What is your favorite ink to use in fountain pens?


----------



## BigShed (Aug 16, 2008)

I use Sheaffer Skrip in Jet Black. Writes so much better than  any other ink I have tried and doesn't seem to dry out in the pen. Never use a cartridge, they invariably dry out and even when they don't they don't write as well as the Skrip.


----------



## jskeen (Aug 16, 2008)

Noodlers "Heart of Darkness"  The blackest black of them all "so I was told" Company's poop sheet says it was "scientifically designed to absorb all possible wavelength's of light" or something like that.  Originally got it for the wife to write in her scrapbooks, decided I liked it myself.


----------



## Gary Max (Aug 16, 2008)

Private Reserve ----buy it from Anthony-----good stuff


----------



## marcruby (Aug 16, 2008)

Calamo sienna


----------



## hamadryad11 (Aug 22, 2008)

Noodler's Green Marine.

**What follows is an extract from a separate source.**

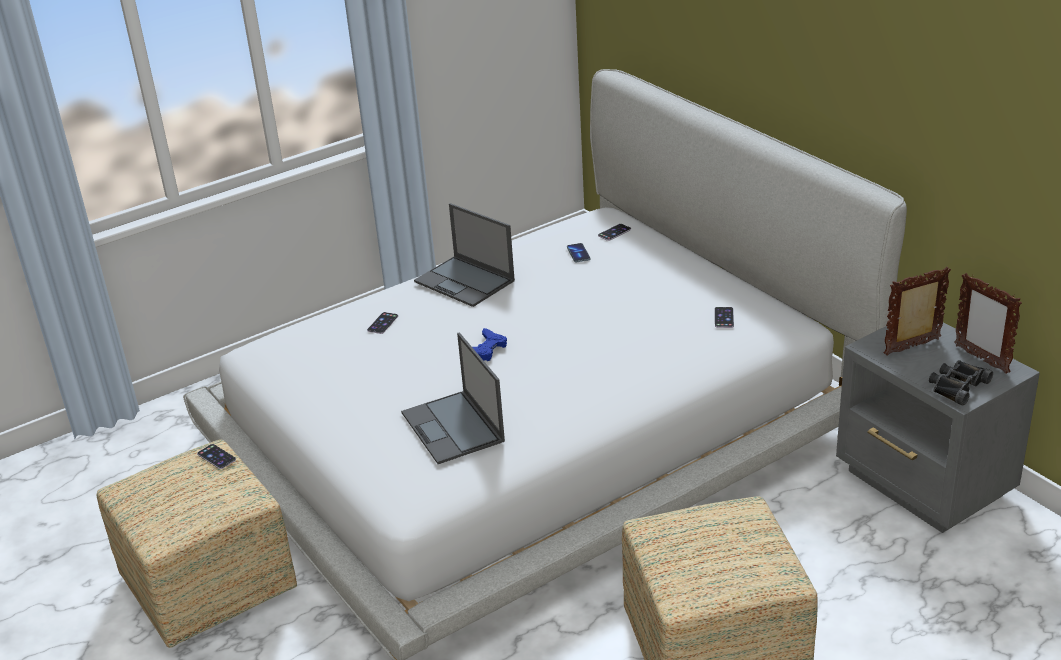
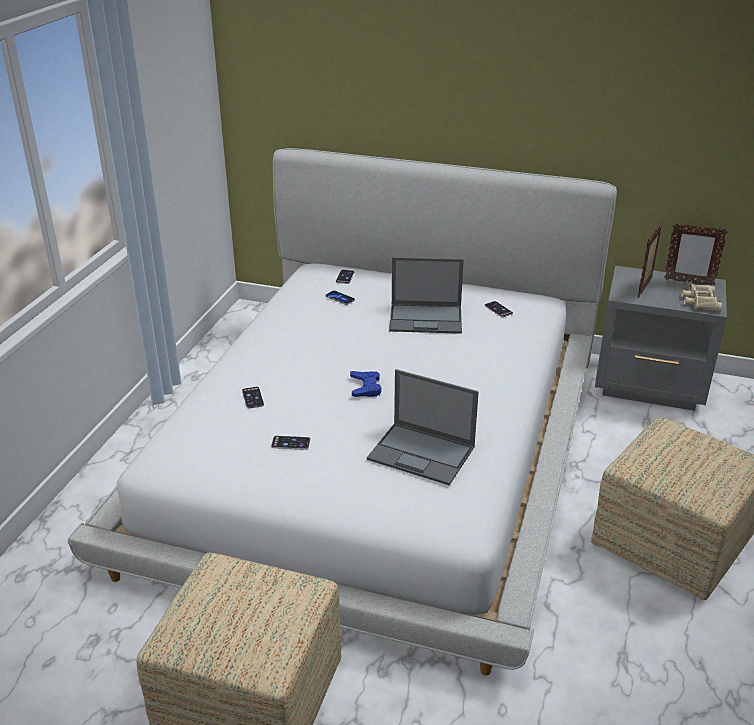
camera: 40 degrees left, 0 degrees up
phone [197,444,236,469] -> phone moved to [271,436,310,450]
laptop [414,203,515,307] -> laptop moved to [389,257,464,334]
black binoculars [929,360,993,406] -> beige binoculars [681,284,722,312]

But I also like the Burgundy and Antietam, also from Noodler's. As I try more colours, I might have more favourites.


----------



## Randy_ (Aug 22, 2008)

I use Sheaffer Skrip in Peacock Blue and like it just fine.  I have a syringe and use it to refill cartridges.  Lots of people are uncomfortable doing that; but I have been doing it for years and have never had a problem.
 
I have a bottle of Private Reserve.....don't remember the color; but it is similar to the Skrip mentioned above.  Haven't opened it yet; but expect it to be very good.


----------



## Daniel (Aug 23, 2008)

I have a whole collection of inks from Anthony, it is writers cramp paradise.


----------



## redfishsc (Aug 24, 2008)

Noodler's "Navajo Turquoise"--- of course, in a FP made from Tru-stone turquoise.


----------



## toolcrazy (Aug 24, 2008)

I've used Private Reserve Velvet Black and Watermans Black and I like the Watermans better. Need to try the others listed here.


----------



## mick (Aug 24, 2008)

My favorite right now is Private Reserve Avacado...I started using it several months ago, will change to another color for a few days, but keep coming back to it.


----------



## Dee (Aug 24, 2008)

I just ordered Tanzanite and Fiesta Red from Private Reserve yesturday. Hoping they will be good!! Thank you for starting this thread. I have been curious about FP ink and the majority's favorites.


----------